Lately, I’ve seen a lot of references belittling fanfic, and that’s what first got me thinking about this topic even before Dr. Krugman reminded me of John Rawls. For instance, a Star Trek: Into Darkness review claimed the movie was fanfic that just rehashed the themes of Gene Roddenberry’s series. (I disagree, though I disliked the movie for other reasons.) And popular-media reactions to Kindle Worlds often said that now you could be published without even being that creative – you just had to copy someone else’s work. But one thing I’ve learned is that fanfic is immensely creative. Some people create whole worlds within the margins of Tolkien’s kingdom. Dwim’s story “The Last Whose Realm Was Fair and Free” is an excellent example of this, though certainly not the only such example. Daw, Elliska, Oshun, Dreamflower, Altariel, entirely too many others to name… I’m looking at you. But equally there are people like me who write fairly short pieces that digs deep into Tolkien’s world without building whole new institutions.
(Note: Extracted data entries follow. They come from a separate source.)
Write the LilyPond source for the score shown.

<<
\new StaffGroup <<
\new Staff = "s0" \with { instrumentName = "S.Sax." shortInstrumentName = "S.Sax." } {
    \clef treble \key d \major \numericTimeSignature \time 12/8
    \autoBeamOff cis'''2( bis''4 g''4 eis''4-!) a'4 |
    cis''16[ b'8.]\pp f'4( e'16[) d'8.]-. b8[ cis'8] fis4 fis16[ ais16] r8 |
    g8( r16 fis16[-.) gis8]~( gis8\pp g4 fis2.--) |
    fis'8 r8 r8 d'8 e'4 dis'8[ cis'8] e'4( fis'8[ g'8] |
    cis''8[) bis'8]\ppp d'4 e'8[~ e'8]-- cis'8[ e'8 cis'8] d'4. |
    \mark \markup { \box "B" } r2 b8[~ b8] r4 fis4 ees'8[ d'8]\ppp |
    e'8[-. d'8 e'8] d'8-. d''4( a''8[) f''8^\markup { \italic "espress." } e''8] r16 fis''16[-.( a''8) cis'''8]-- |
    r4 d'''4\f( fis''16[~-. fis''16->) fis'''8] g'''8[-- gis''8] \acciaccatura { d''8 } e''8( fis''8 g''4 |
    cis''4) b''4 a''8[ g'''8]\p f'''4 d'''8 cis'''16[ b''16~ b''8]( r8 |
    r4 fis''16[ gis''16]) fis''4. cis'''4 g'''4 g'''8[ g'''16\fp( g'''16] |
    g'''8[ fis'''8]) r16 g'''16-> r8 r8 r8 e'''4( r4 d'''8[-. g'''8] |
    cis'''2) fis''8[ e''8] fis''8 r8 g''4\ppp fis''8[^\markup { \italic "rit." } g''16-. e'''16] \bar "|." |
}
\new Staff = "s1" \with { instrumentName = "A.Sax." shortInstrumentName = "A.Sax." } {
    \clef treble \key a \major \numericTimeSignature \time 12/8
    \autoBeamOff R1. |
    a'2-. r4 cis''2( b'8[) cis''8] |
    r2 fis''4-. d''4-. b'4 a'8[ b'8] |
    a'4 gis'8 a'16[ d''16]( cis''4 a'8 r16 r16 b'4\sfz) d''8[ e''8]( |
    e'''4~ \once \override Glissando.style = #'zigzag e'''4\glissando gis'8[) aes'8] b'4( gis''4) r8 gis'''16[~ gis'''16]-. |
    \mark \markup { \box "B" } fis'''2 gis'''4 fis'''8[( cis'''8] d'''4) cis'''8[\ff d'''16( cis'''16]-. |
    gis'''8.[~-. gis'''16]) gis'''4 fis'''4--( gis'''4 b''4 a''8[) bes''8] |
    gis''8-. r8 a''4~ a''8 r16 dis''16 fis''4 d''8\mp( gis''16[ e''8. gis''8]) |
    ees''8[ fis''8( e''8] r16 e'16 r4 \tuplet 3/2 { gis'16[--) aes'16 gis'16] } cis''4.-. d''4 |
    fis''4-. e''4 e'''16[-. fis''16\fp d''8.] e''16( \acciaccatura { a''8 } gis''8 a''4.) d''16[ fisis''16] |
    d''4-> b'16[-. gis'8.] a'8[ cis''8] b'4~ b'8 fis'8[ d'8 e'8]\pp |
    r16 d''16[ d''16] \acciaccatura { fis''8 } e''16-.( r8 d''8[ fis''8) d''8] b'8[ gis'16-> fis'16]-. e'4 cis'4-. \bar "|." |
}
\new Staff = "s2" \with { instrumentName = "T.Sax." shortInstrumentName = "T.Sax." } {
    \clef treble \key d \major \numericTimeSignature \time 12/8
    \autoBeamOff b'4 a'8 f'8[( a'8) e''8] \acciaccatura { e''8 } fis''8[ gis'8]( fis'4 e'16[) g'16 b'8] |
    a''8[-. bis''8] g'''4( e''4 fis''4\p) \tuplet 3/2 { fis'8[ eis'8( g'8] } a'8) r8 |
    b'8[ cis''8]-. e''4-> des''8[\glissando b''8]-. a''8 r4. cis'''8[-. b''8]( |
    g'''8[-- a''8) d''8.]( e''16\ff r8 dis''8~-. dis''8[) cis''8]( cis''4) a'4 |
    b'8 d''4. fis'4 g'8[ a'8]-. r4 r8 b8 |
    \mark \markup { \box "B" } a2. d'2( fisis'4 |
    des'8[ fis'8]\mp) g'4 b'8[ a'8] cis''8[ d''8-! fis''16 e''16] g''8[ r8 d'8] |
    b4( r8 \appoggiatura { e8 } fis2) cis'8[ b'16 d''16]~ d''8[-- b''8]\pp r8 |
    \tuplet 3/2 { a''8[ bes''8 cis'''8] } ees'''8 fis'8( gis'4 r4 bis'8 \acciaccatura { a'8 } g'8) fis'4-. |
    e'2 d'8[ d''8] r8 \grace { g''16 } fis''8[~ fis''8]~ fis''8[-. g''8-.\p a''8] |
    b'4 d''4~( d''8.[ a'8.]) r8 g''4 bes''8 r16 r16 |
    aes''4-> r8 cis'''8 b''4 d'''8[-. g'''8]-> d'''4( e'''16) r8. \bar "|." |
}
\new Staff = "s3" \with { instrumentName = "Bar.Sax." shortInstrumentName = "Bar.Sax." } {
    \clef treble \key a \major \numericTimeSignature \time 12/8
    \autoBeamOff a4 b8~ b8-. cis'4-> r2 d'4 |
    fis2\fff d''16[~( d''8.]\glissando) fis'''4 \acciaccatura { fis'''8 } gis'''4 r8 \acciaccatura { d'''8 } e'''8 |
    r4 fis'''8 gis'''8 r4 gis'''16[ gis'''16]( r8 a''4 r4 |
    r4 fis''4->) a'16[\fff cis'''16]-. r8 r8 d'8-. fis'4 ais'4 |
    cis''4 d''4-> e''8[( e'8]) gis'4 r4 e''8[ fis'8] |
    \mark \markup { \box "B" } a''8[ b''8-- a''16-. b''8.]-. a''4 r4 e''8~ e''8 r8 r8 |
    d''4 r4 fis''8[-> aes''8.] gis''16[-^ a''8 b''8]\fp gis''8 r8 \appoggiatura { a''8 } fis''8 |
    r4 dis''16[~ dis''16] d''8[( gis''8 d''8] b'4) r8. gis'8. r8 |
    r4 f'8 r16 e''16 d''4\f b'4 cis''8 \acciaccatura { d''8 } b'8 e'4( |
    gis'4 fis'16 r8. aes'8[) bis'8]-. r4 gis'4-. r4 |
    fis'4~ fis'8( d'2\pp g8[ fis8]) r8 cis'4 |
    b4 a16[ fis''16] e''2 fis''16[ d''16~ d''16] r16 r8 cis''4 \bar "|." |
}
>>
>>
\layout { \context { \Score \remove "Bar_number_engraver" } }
I like to imagine my own work as something along the lines of No. 12 Grimmauld Place: so unobtrusive the street would seem complete if you didn’t know it existed, but once you see it, you wonder how you missed these themes and customs and events and characterizations in the book you’ve read so many times.
The point is that fanfic just makes more explicit what I think all art ultimately does. Every writing and painting and song is built on archetypes, yet still finds room for creativity. Fanfic similarly builds on Tolkien’s and PJ’s worlds and the fanons we’ve all encountered. But we still find space for originality, a place to put our own story rather than just retelling Tolkien’s.
That’s true with all creation, ultimately, to more or less degree. Art, relationship, politics, accomplishment – none of it comes out of thin air. We all stand on the shoulders of giants, in some way or another.